O método consegue estagnar a doença em grande parte dos casos e, em alguns, pode levar à recuperação de movimentos. Um estudo feito pela Faculdade de Medicina da USP de Ribeirão Preto e pelo hospital Albert Einstein mostrou que o tratamento freou o avanço do mal em 28 de 41 pacientes.
Quando Nando sair do hospital, o Comendador Nelson poderá voltar a seus outros pacientes. Com alguns amigos, ele montou o projeto Fantásticos Frenéticos, que faz visitas semanais ao hospital-dia do Instituto A Casa, em São Paulo, que propõe ser uma alternativa ao tratamento manicomial.
A idéia da loucura atraía Nando desde a adolescência, quando ele acompanhava de seu quarto o movimento de um hospital psiquiátrico - anos depois, ele entraria nesse hospital para interpretar um interno, no filme Bicho de Sete Cabeças (2001), de Laís Bodanzky.

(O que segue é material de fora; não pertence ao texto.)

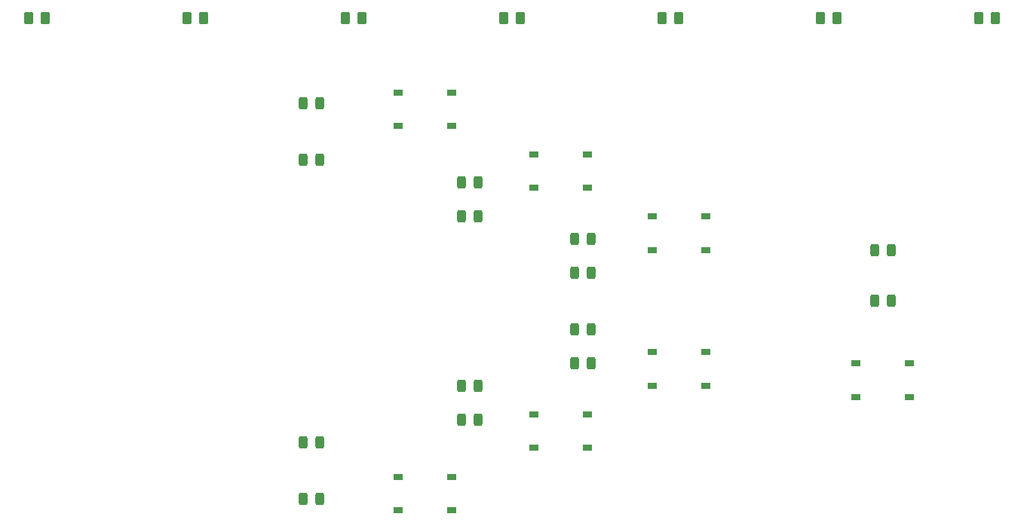
<source format=gbr>
%TF.GenerationSoftware,KiCad,Pcbnew,7.0.11+1*%
%TF.CreationDate,2024-06-09T21:21:38+01:00*%
%TF.ProjectId,crowland-green,63726f77-6c61-46e6-942d-677265656e2e,Rev 1*%
%TF.SameCoordinates,Original*%
%TF.FileFunction,Paste,Top*%
%TF.FilePolarity,Positive*%
%FSLAX46Y46*%
G04 Gerber Fmt 4.6, Leading zero omitted, Abs format (unit mm)*
G04 Created by KiCad (PCBNEW 7.0.11+1) date 2024-06-09 21:21:38*
%MOMM*%
%LPD*%
G01*
G04 APERTURE LIST*
G04 Aperture macros list*
%AMRoundRect*
0 Rectangle with rounded corners*
0 $1 Rounding radius*
0 $2 $3 $4 $5 $6 $7 $8 $9 X,Y pos of 4 corners*
0 Add a 4 corners polygon primitive as box body*
4,1,4,$2,$3,$4,$5,$6,$7,$8,$9,$2,$3,0*
0 Add four circle primitives for the rounded corners*
1,1,$1+$1,$2,$3*
1,1,$1+$1,$4,$5*
1,1,$1+$1,$6,$7*
1,1,$1+$1,$8,$9*
0 Add four rect primitives between the rounded corners*
20,1,$1+$1,$2,$3,$4,$5,0*
20,1,$1+$1,$4,$5,$6,$7,0*
20,1,$1+$1,$6,$7,$8,$9,0*
20,1,$1+$1,$8,$9,$2,$3,0*%
G04 Aperture macros list end*
%ADD10RoundRect,0.243750X-0.243750X-0.456250X0.243750X-0.456250X0.243750X0.456250X-0.243750X0.456250X0*%
%ADD11RoundRect,0.250000X-0.262500X-0.450000X0.262500X-0.450000X0.262500X0.450000X-0.262500X0.450000X0*%
%ADD12R,1.000000X0.750000*%
G04 APERTURE END LIST*
D10*
%TO.C,D3*%
X90502500Y-68580000D03*
X92377500Y-68580000D03*
%TD*%
D11*
%TO.C,R1*%
X41910000Y-50165000D03*
X43735000Y-50165000D03*
%TD*%
%TO.C,R3*%
X77470000Y-50165000D03*
X79295000Y-50165000D03*
%TD*%
%TO.C,R5*%
X113030000Y-50165000D03*
X114855000Y-50165000D03*
%TD*%
%TO.C,R7*%
X150415000Y-50165000D03*
X148590000Y-50165000D03*
%TD*%
D12*
%TO.C,SW7*%
X134795000Y-88930000D03*
X140795000Y-88930000D03*
X134795000Y-92680000D03*
X140795000Y-92680000D03*
%TD*%
D10*
%TO.C,D9*%
X90502500Y-91440000D03*
X92377500Y-91440000D03*
%TD*%
D12*
%TO.C,SW1*%
X83360000Y-58480000D03*
X89360000Y-58480000D03*
X83360000Y-62230000D03*
X89360000Y-62230000D03*
%TD*%
%TO.C,SW4*%
X89360000Y-105410000D03*
X83360000Y-105410000D03*
X89360000Y-101660000D03*
X83360000Y-101660000D03*
%TD*%
%TO.C,SW5*%
X104600000Y-98395000D03*
X98600000Y-98395000D03*
X104600000Y-94645000D03*
X98600000Y-94645000D03*
%TD*%
D11*
%TO.C,R6*%
X130810000Y-50165000D03*
X132635000Y-50165000D03*
%TD*%
D10*
%TO.C,D4*%
X90502500Y-72390000D03*
X92377500Y-72390000D03*
%TD*%
D11*
%TO.C,R2*%
X59690000Y-50165000D03*
X61515000Y-50165000D03*
%TD*%
%TO.C,R4*%
X95250000Y-50165000D03*
X97075000Y-50165000D03*
%TD*%
D10*
%TO.C,D13*%
X136857500Y-76200000D03*
X138732500Y-76200000D03*
%TD*%
%TO.C,D10*%
X90502500Y-95250000D03*
X92377500Y-95250000D03*
%TD*%
%TO.C,D2*%
X72722500Y-66040000D03*
X74597500Y-66040000D03*
%TD*%
%TO.C,D5*%
X103202500Y-74930000D03*
X105077500Y-74930000D03*
%TD*%
%TO.C,D12*%
X103202500Y-88900000D03*
X105077500Y-88900000D03*
%TD*%
D12*
%TO.C,SW6*%
X117935000Y-91410000D03*
X111935000Y-91410000D03*
X117935000Y-87660000D03*
X111935000Y-87660000D03*
%TD*%
D10*
%TO.C,D7*%
X72722500Y-97790000D03*
X74597500Y-97790000D03*
%TD*%
%TO.C,D6*%
X103202500Y-78740000D03*
X105077500Y-78740000D03*
%TD*%
%TO.C,D8*%
X72722500Y-104140000D03*
X74597500Y-104140000D03*
%TD*%
%TO.C,D1*%
X72722500Y-59690000D03*
X74597500Y-59690000D03*
%TD*%
%TO.C,D11*%
X103202500Y-85090000D03*
X105077500Y-85090000D03*
%TD*%
%TO.C,D14*%
X136857500Y-81915000D03*
X138732500Y-81915000D03*
%TD*%
D12*
%TO.C,SW3*%
X111935000Y-72420000D03*
X117935000Y-72420000D03*
X111935000Y-76170000D03*
X117935000Y-76170000D03*
%TD*%
%TO.C,SW2*%
X98600000Y-65435000D03*
X104600000Y-65435000D03*
X98600000Y-69185000D03*
X104600000Y-69185000D03*
%TD*%
M02*

</source>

No Instituto A Casa, o trabalho é outro - a base é a interação do palhaço com os pacientes. Uma troca, na qual o Comendador também recebe cuidados. "Eu estava subindo uma escada e um paciente me segurou: "Não vai cair, hein, Comendador?" Veja só: ele era um homem que a sociedade considera incompetente. De repente, chega alguém ainda mais frágil, e ele tem a oportunidade de me amparar. Desconfio que esse é o poder do palhaço. Em uma sociedade tão competitiva, que cobra o tempo todo soluções, respostas, efetividade, ele é o oposto disso. É um alívio."